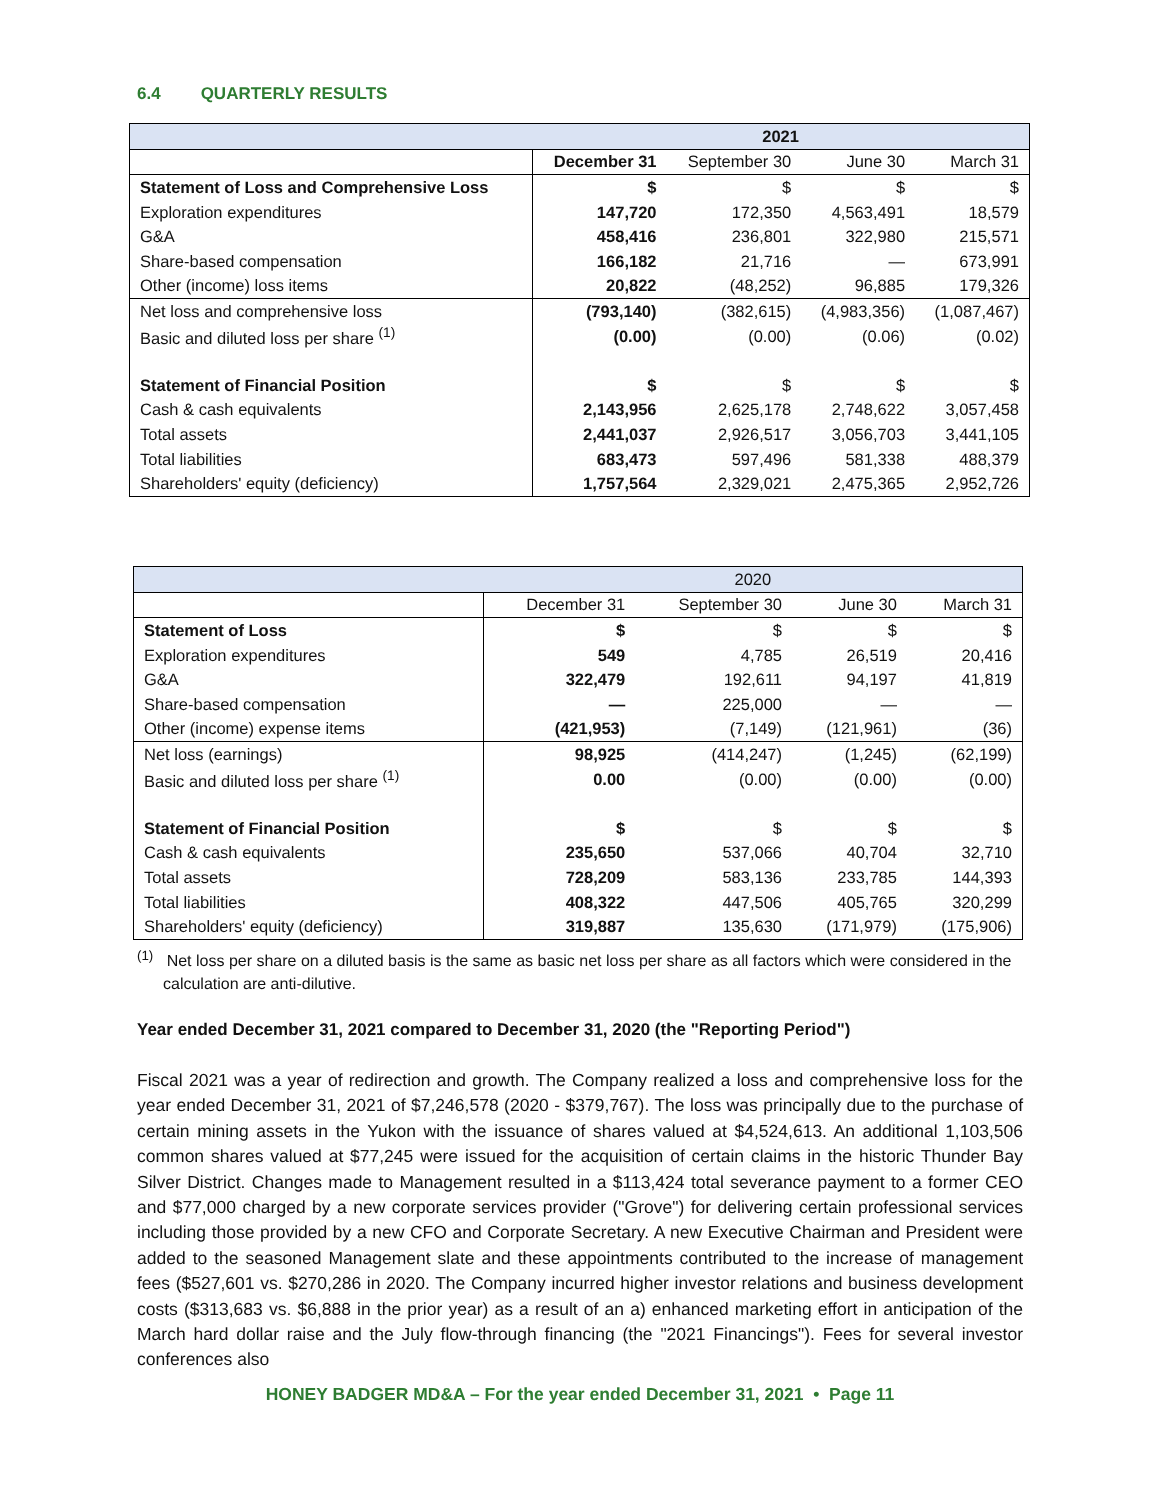6.4 QUARTERLY RESULTS
| | 2021 | | | |
| --- | --- | --- | --- | --- |
| | December 31 | September 30 | June 30 | March 31 |
| Statement of Loss and Comprehensive Loss | $ | $ | $ | $ |
| Exploration expenditures | 147,720 | 172,350 | 4,563,491 | 18,579 |
| G&A | 458,416 | 236,801 | 322,980 | 215,571 |
| Share-based compensation | 166,182 | 21,716 | — | 673,991 |
| Other (income) loss items | 20,822 | (48,252) | 96,885 | 179,326 |
| Net loss and comprehensive loss | (793,140) | (382,615) | (4,983,356) | (1,087,467) |
| Basic and diluted loss per share <sup>(1)</sup> | (0.00) | (0.00) | (0.06) | (0.02) |
| Statement of Financial Position | $ | $ | $ | $ |
| Cash & cash equivalents | 2,143,956 | 2,625,178 | 2,748,622 | 3,057,458 |
| Total assets | 2,441,037 | 2,926,517 | 3,056,703 | 3,441,105 |
| Total liabilities | 683,473 | 597,496 | 581,338 | 488,379 |
| Shareholders' equity (deficiency) | 1,757,564 | 2,329,021 | 2,475,365 | 2,952,726 |
| | 2020 | | | |
| --- | --- | --- | --- | --- |
| | December 31 | September 30 | June 30 | March 31 |
| Statement of Loss | $ | $ | $ | $ |
| Exploration expenditures | 549 | 4,785 | 26,519 | 20,416 |
| G&A | 322,479 | 192,611 | 94,197 | 41,819 |
| Share-based compensation | — | 225,000 | — | — |
| Other (income) expense items | (421,953) | (7,149) | (121,961) | (36) |
| Net loss (earnings) | 98,925 | (414,247) | (1,245) | (62,199) |
| Basic and diluted loss per share <sup>(1)</sup> | 0.00 | (0.00) | (0.00) | (0.00) |
| Statement of Financial Position | $ | $ | $ | $ |
| Cash & cash equivalents | 235,650 | 537,066 | 40,704 | 32,710 |
| Total assets | 728,209 | 583,136 | 233,785 | 144,393 |
| Total liabilities | 408,322 | 447,506 | 405,765 | 320,299 |
| Shareholders' equity (deficiency) | 319,887 | 135,630 | (171,979) | (175,906) |
<sup>(1)</sup> Net loss per share on a diluted basis is the same as basic net loss per share as all factors which were considered in the calculation are anti-dilutive.
Year ended December 31, 2021 compared to December 31, 2020 (the "Reporting Period")
Fiscal 2021 was a year of redirection and growth. The Company realized a loss and comprehensive loss for the year ended December 31, 2021 of $7,246,578 (2020 - $379,767). The loss was principally due to the purchase of certain mining assets in the Yukon with the issuance of shares valued at $4,524,613. An additional 1,103,506 common shares valued at $77,245 were issued for the acquisition of certain claims in the historic Thunder Bay Silver District. Changes made to Management resulted in a $113,424 total severance payment to a former CEO and $77,000 charged by a new corporate services provider ("Grove") for delivering certain professional services including those provided by a new CFO and Corporate Secretary. A new Executive Chairman and President were added to the seasoned Management slate and these appointments contributed to the increase of management fees ($527,601 vs. $270,286 in 2020. The Company incurred higher investor relations and business development costs ($313,683 vs. $6,888 in the prior year) as a result of an a) enhanced marketing effort in anticipation of the March hard dollar raise and the July flow-through financing (the "2021 Financings"). Fees for several investor conferences also
HONEY BADGER MD&A – For the year ended December 31, 2021 • Page 11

◆ **Exercise instructions**
Please give back an exact copy of the entries above from their first line through the line containing "(121,961) | (36) |", leaving the pictures aside.

◆ **Response to this task**
6.4 QUARTERLY RESULTS
| | 2021 | | | |
| --- | --- | --- | --- | --- |
| | December 31 | September 30 | June 30 | March 31 |
| Statement of Loss and Comprehensive Loss | $ | $ | $ | $ |
| Exploration expenditures | 147,720 | 172,350 | 4,563,491 | 18,579 |
| G&A | 458,416 | 236,801 | 322,980 | 215,571 |
| Share-based compensation | 166,182 | 21,716 | — | 673,991 |
| Other (income) loss items | 20,822 | (48,252) | 96,885 | 179,326 |
| Net loss and comprehensive loss | (793,140) | (382,615) | (4,983,356) | (1,087,467) |
| Basic and diluted loss per share <sup>(1)</sup> | (0.00) | (0.00) | (0.06) | (0.02) |
| Statement of Financial Position | $ | $ | $ | $ |
| Cash & cash equivalents | 2,143,956 | 2,625,178 | 2,748,622 | 3,057,458 |
| Total assets | 2,441,037 | 2,926,517 | 3,056,703 | 3,441,105 |
| Total liabilities | 683,473 | 597,496 | 581,338 | 488,379 |
| Shareholders' equity (deficiency) | 1,757,564 | 2,329,021 | 2,475,365 | 2,952,726 |
| | 2020 | | | |
| --- | --- | --- | --- | --- |
| | December 31 | September 30 | June 30 | March 31 |
| Statement of Loss | $ | $ | $ | $ |
| Exploration expenditures | 549 | 4,785 | 26,519 | 20,416 |
| G&A | 322,479 | 192,611 | 94,197 | 41,819 |
| Share-based compensation | — | 225,000 | — | — |
| Other (income) expense items | (421,953) | (7,149) | (121,961) | (36) |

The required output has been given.